觀點新型冠狀病毒

The looming threat of long financial Covid

Necessary debt restructurings will be prolonged and messy while people and economies suffer

Economic activity contracted in 90 per cent of the world’s countries in 2020. This exceeded the proportion hit by the two world wars, the Great Depression and the global financial crisis. A pandemic, we now know, is a comprehensive disaster. It also bequeaths ill health and social and economic disruption. Among the most long-lasting legacies could be financial ones, especially in emerging and developing countries. The spectre of a lost decade looms for vulnerable nations. Determined action will be needed to prevent this. (See charts.)
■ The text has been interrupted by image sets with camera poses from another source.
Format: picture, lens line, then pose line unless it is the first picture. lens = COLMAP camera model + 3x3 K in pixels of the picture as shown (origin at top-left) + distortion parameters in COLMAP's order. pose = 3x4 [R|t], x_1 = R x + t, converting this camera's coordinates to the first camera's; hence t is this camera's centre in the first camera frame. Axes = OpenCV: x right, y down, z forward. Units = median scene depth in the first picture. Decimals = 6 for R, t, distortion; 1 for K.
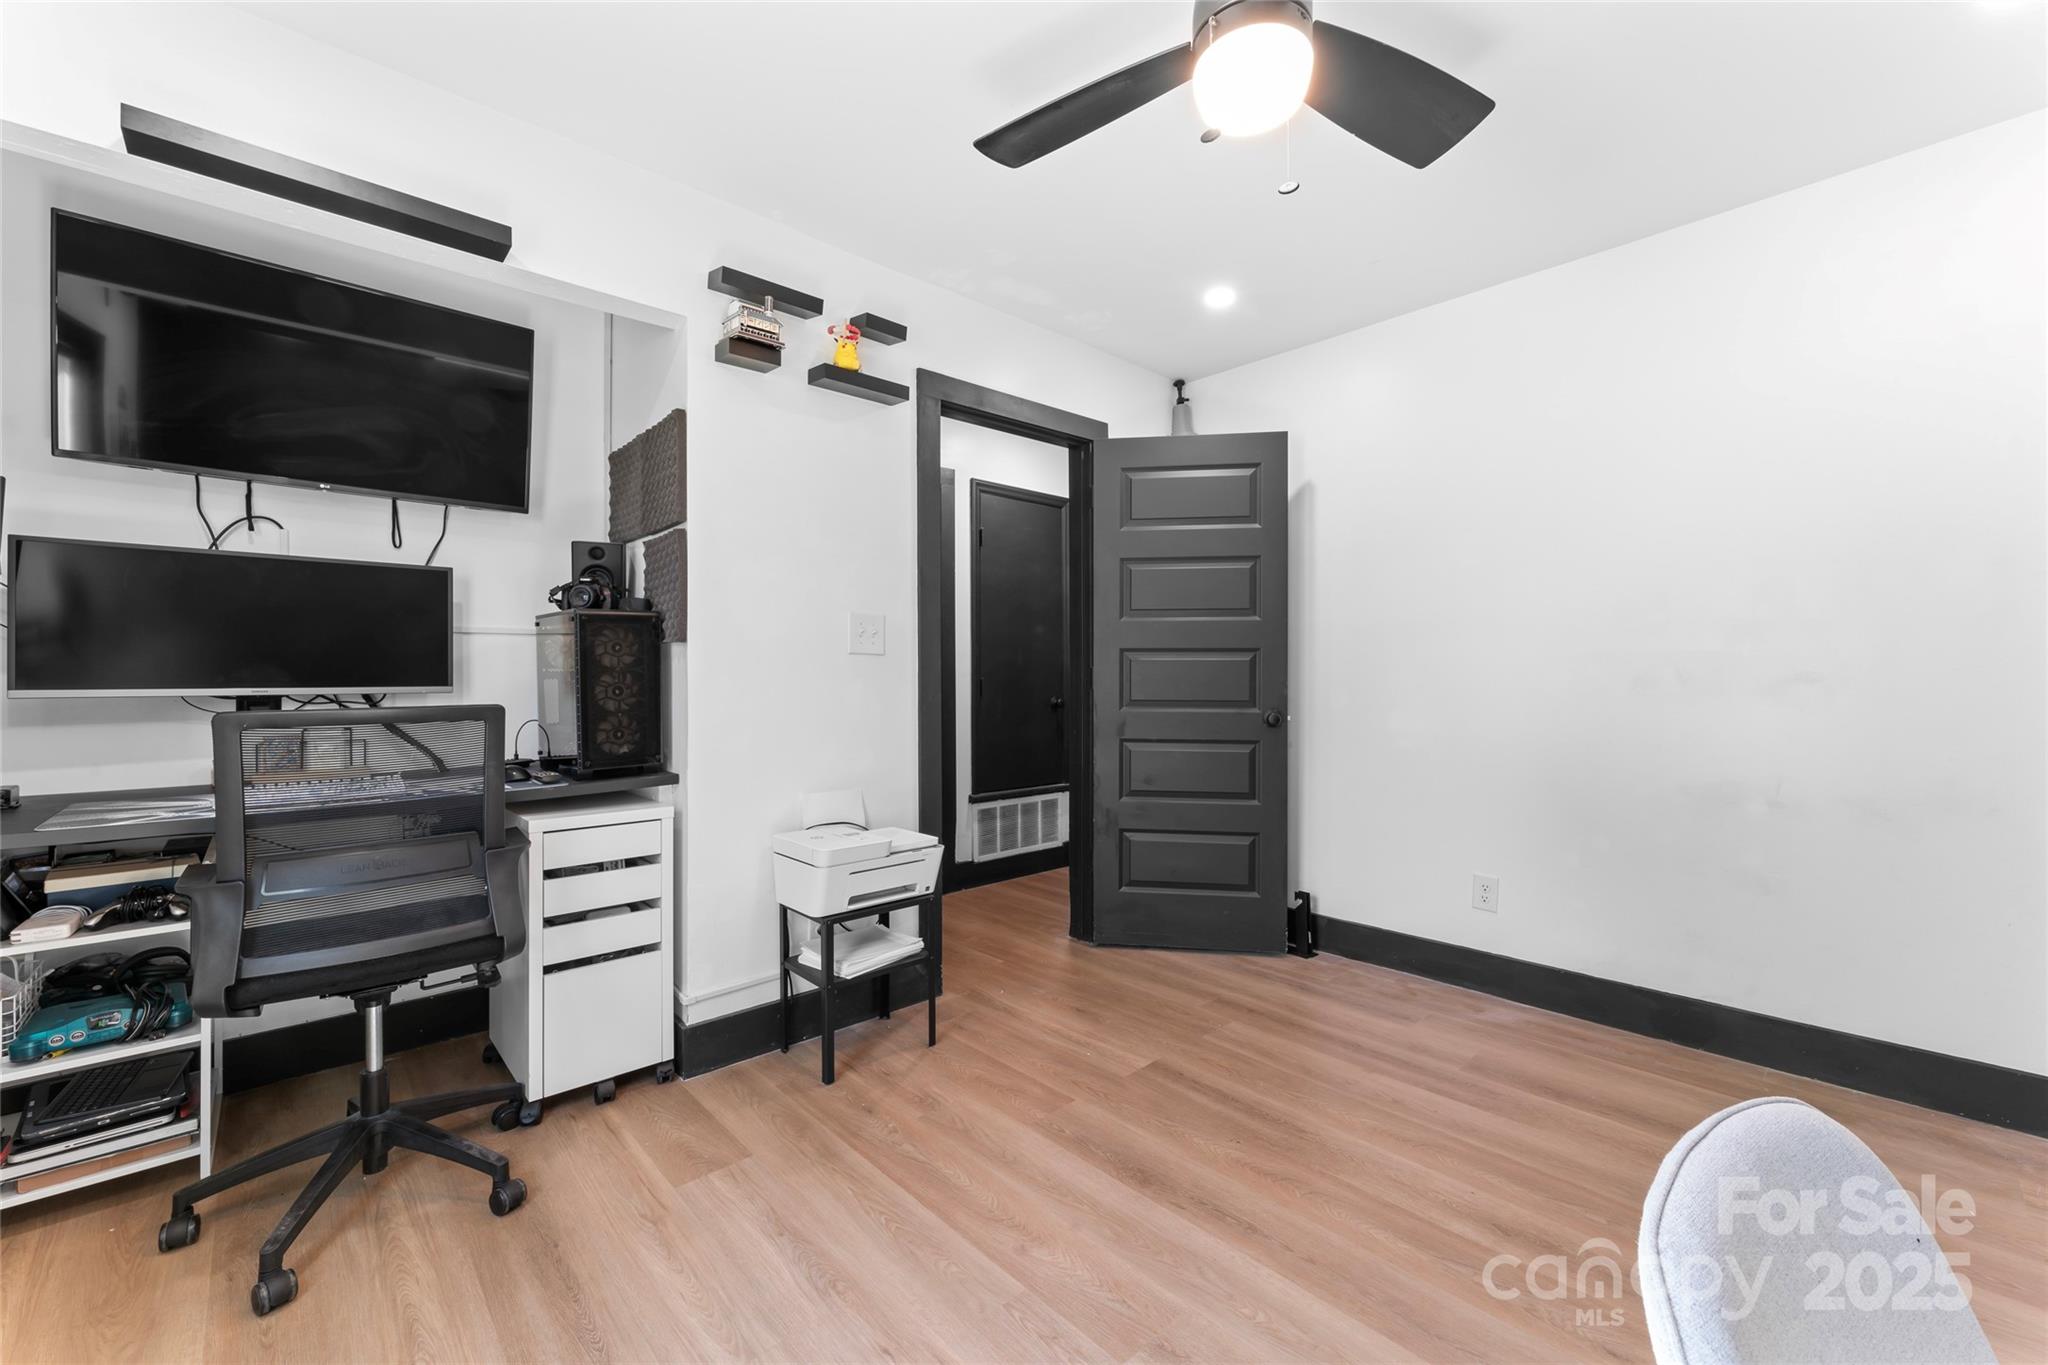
lens RADIAL K [[819.2, 0, 1019.3], [0, 819.2, 681.1], [0, 0, 1]] dist [0.002041, 0.000115]
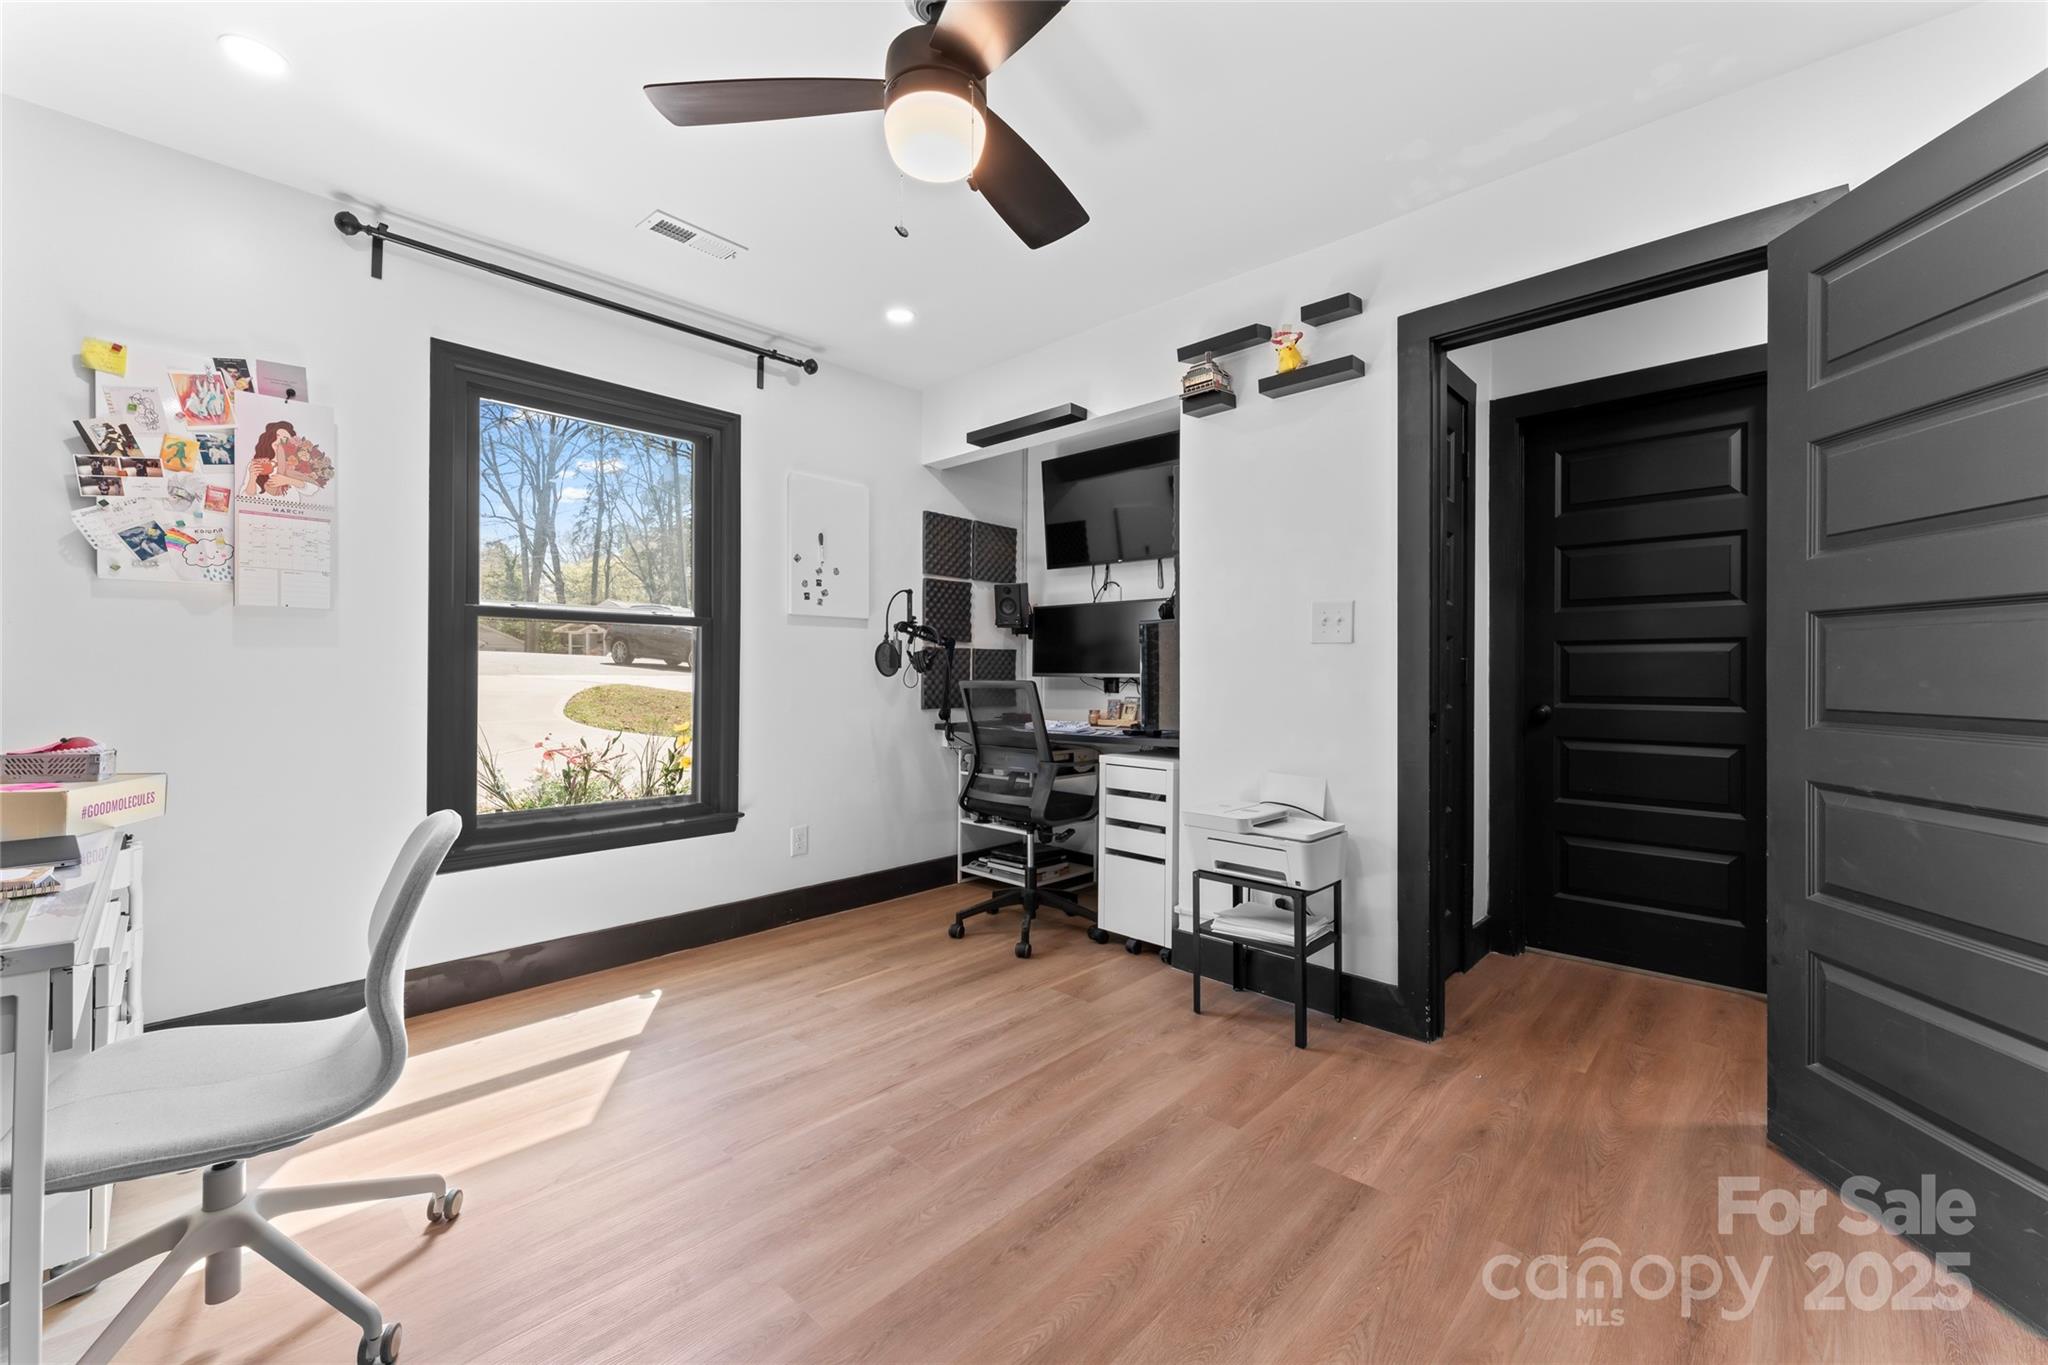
lens RADIAL K [[819.2, 0, 1014.8], [0, 819.2, 673.5], [0, 0, 1]] dist [0.002041, 0.000115]
pose [[0.054099, 0.001819, -0.998534, 0.912401], [-0.006515, 0.999978, 0.001469, 0.006270], [0.998514, 0.006426, 0.054110, 0.665777]]
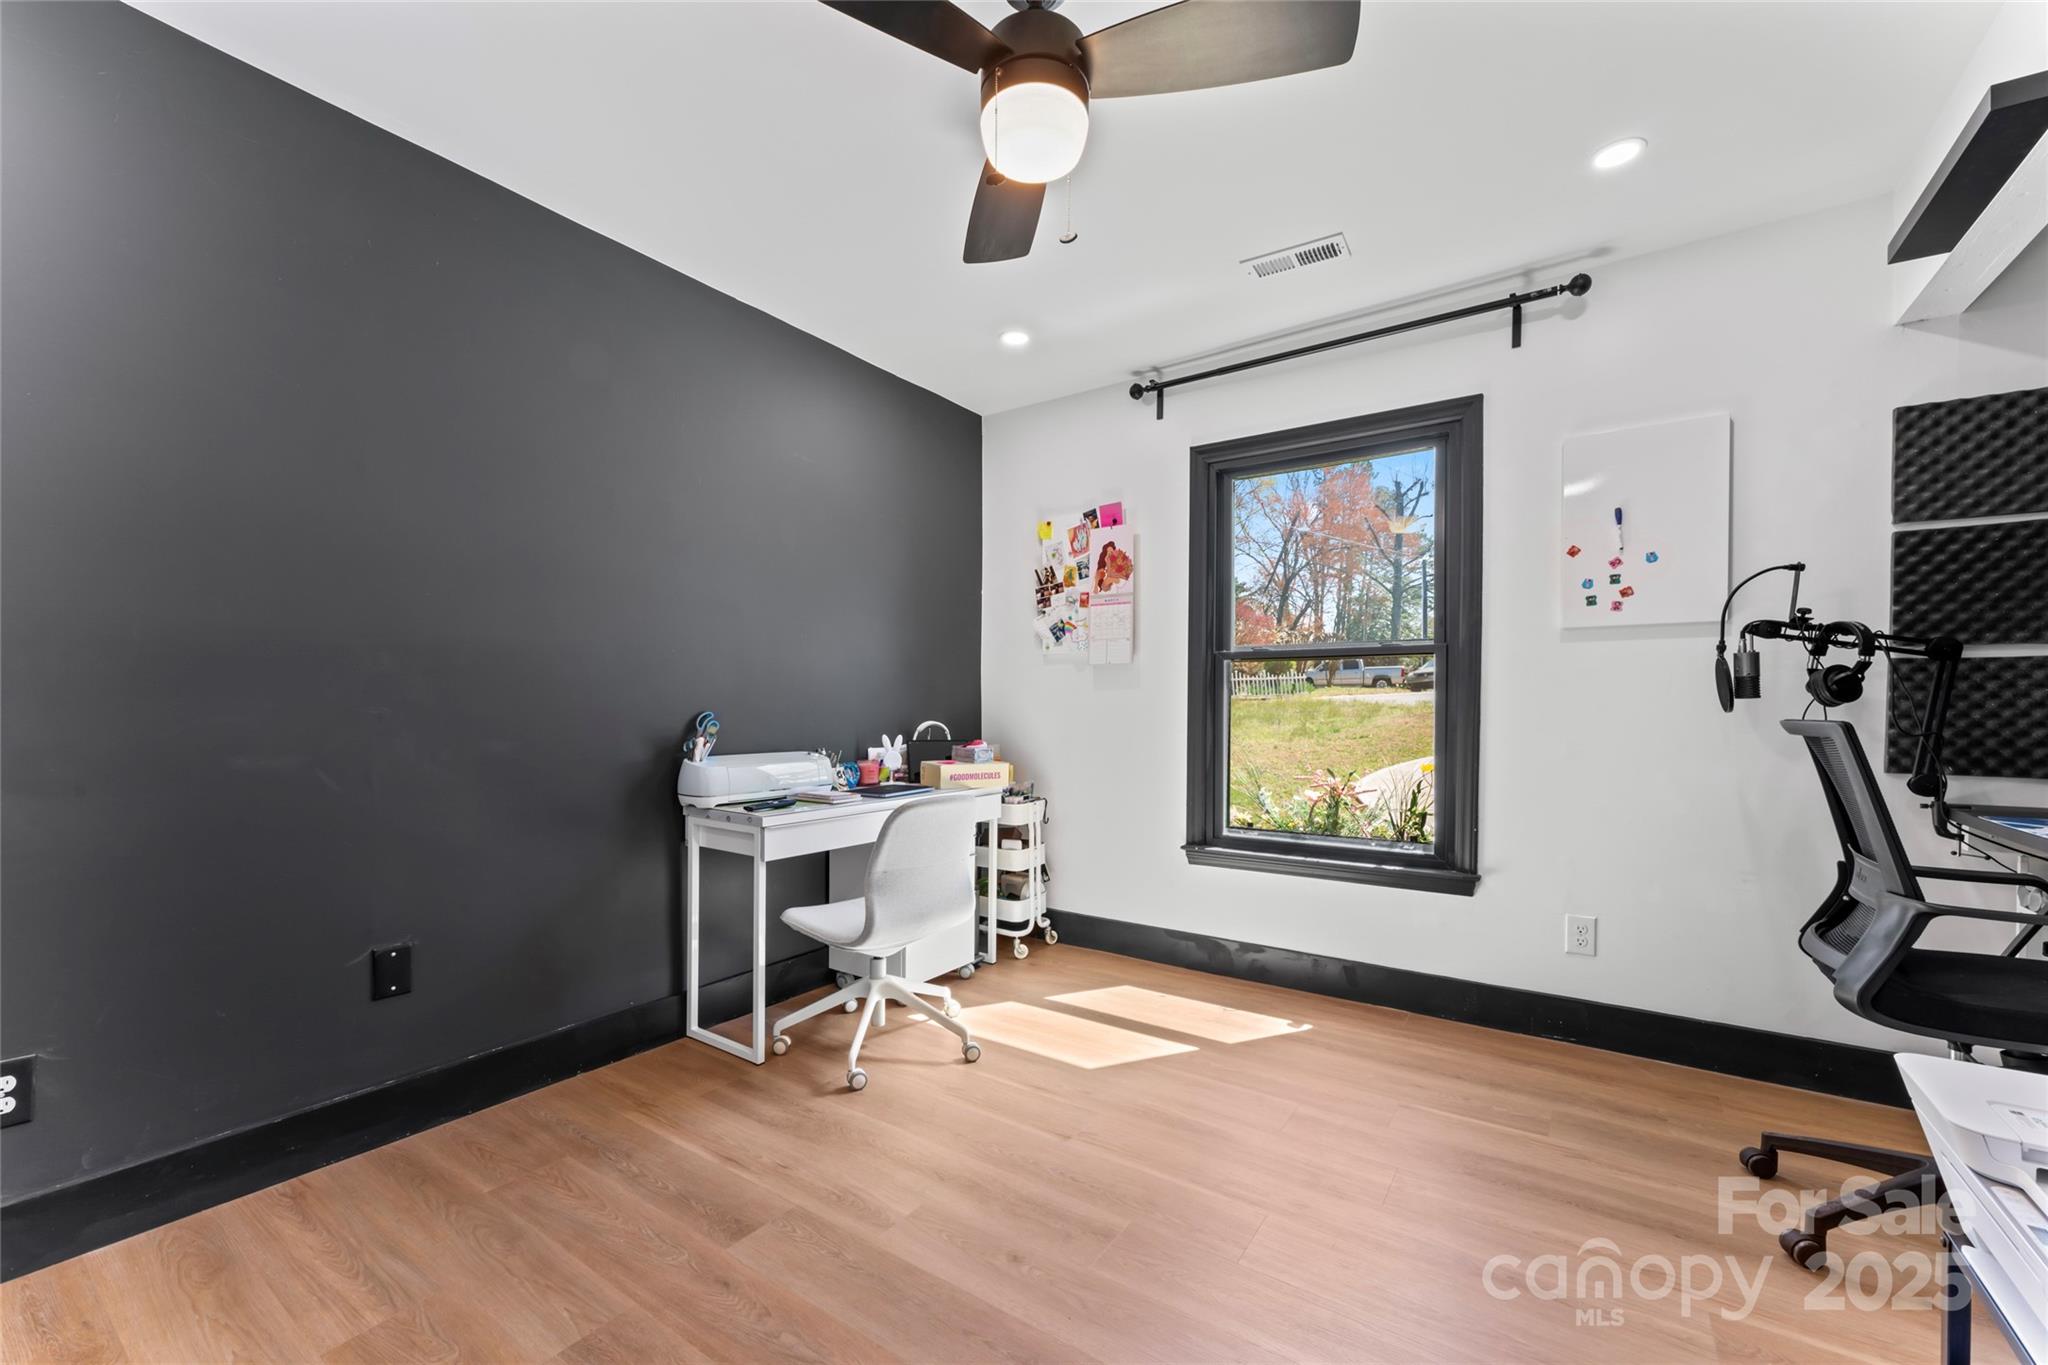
lens RADIAL K [[819.2, 0, 1009.1], [0, 819.2, 711.5], [0, 0, 1]] dist [0.002041, 0.000115]
pose [[-0.976526, 0.001686, -0.215394, 0.348470], [-0.000460, 0.999951, 0.009910, 0.006129], [0.215400, 0.009777, -0.976477, 1.303102]]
That is the theme of the latest World Development Report (WDR), entitled Finance for an Equitable Recovery, which was prepared under the direction of World Bank chief economist, Carmen Reinhart, a renowned expert on global finance. She notes, “In 2020, the average total debt burden of low- and middle-income countries increased by roughly 9 percentage points of the gross domestic product, compared with an average annual increase of 1.9 percentage points over the previous decades. Fifty-one countries (including 44 emerging economies) experienced a downgrade in their sovereign debt credit rating.” Fifty-three per cent of low-income nations are now seen to be at high risk of debt distress.

Sharp rises in indebtedness were a necessary response to the pandemic. Indeed, the problem for most emerging and developing countries was that they could afford to borrow too little, with grave results for their populations. Partly as a result, Covid has increased inequality not only inside countries, but also between them. Not least, the number of people in extreme poverty jumped by 80mn in 2020, much the largest such rise in a generation.